_Objectives_
- a) Name each accessory the commentary says a 1911 needs.
- b) Write out the part of the commentary that opens with the words containing "Preliminary response to" and closes with "is achievable - barely.".

Begin Given text

Jeff Cooper's Commentaries

Previously Gunsite Gossip
Vol. 12, No. 3          March 2004

False Winter

At this time of year people always ask if there was anything outstanding to be seen at the SHOT Show. There is always something, of course, but what impresses some people is not the same as what impresses others. For our part, we always make a straight line for the Perazzi display. Looking at their top-of-the-line offering is delightful. It shows that people are still ready to do things like that, both to make them and to buy them. The four-piece special now on display at Perazzi goes for four hundred thousand dollars - four over/under shotguns in four different gauges. They are absolutely beautiful, and while one would hardly want to own them, they are indeed a joy to behold. Why one shotgun is better than another is not an easy question. A commonplace sort of Perazzi, at about $20,000, is beautifully made and perfectly suited for its task - feathers or clay. What makes the magnificent Perazzis magnificent is the combination of unequaled engraving and unequaled wood. It is said that there are specialists in Anatolia who spend the year searching the forests for walnut trees suitable for this sort of production. Certainly the engraving and the walnut are wondrous to behold, and it gives us great pleasure to behold them.

On a much more practical level, we noted a profusion of what may be called "1911 clones" manufactured by various sorts of gunmakers in response to the understanding that a properly designed, major caliber service pistol answers an ongoing need. Most of you who read this now own one or more serviceable pistols of this type, so reproduction has little appeal for you. However it is interesting to see how the handgun revolution of the 20th century evolved. In 1920 no one had any use for the "Yankee Fist." Today it is obvious that the need is there. I am often asked which manufacturer I favor, and I have no clear answer to this. Quality control changes from time to time, and I do not have sufficient statistical base for an opinion. We have long maintained that the only accessories that a 1911 needs are a trigger you can manage, sights that you can see, and a dehorning job. That still goes.

Let us remind ourselves again that the Second Amendment of the US Constitution should be referred to as the Statute of Liberty. That practice has not caught on, as we wish it had, so let us keep up the fight.

Preliminary response to the "Apollo Challenge" (20 shots in a 20-inch circle in 20 seconds at 1,000 yards) seems to me is that the exploit is achievable - barely.

As you might suppose, such commentators as we have heard concentrate on the mechanical aspect of the challenge. Naturally right equipment would be a help, but success will be attributed to the shooter rather than his rifle. If this project takes shape, its administration will be complicated, but I would like to be granted the right to appoint the committee. As with so many things, success will depend upon money. The permanent trophy must be magnificent - not cheap. The administrative work will involve considerable operational expense, and the suggested first prize of $5,000 will be necessary to get the right people interested. If the project succeeds it will establish for all time the world's greatest marksmen - as a matter of record rather than legend. The task is barely possible, which is just as it should be. If it were out of reach, no one would try for it, and if it were easy, it would not mean anything. Marksmen are a dying breed at this time. It would be nice to recognize them before they become extinct.

End Given text
Begin Data segment

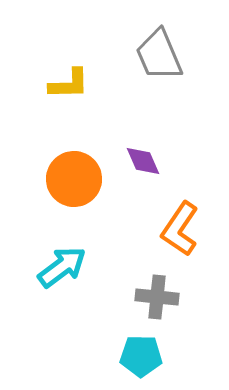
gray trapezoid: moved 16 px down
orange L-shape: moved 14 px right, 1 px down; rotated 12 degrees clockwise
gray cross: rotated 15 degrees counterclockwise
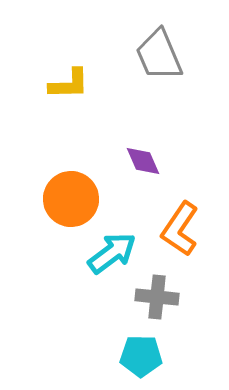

End Data segment

_Worked answers_
- a)
- A trigger you can manage
- Sights that you can see
- A dehorning job

- b)
Preliminary response to the "Apollo Challenge" (20 shots in a 20-inch circle in 20 seconds at 1,000 yards) seems to me is that the exploit is achievable - barely.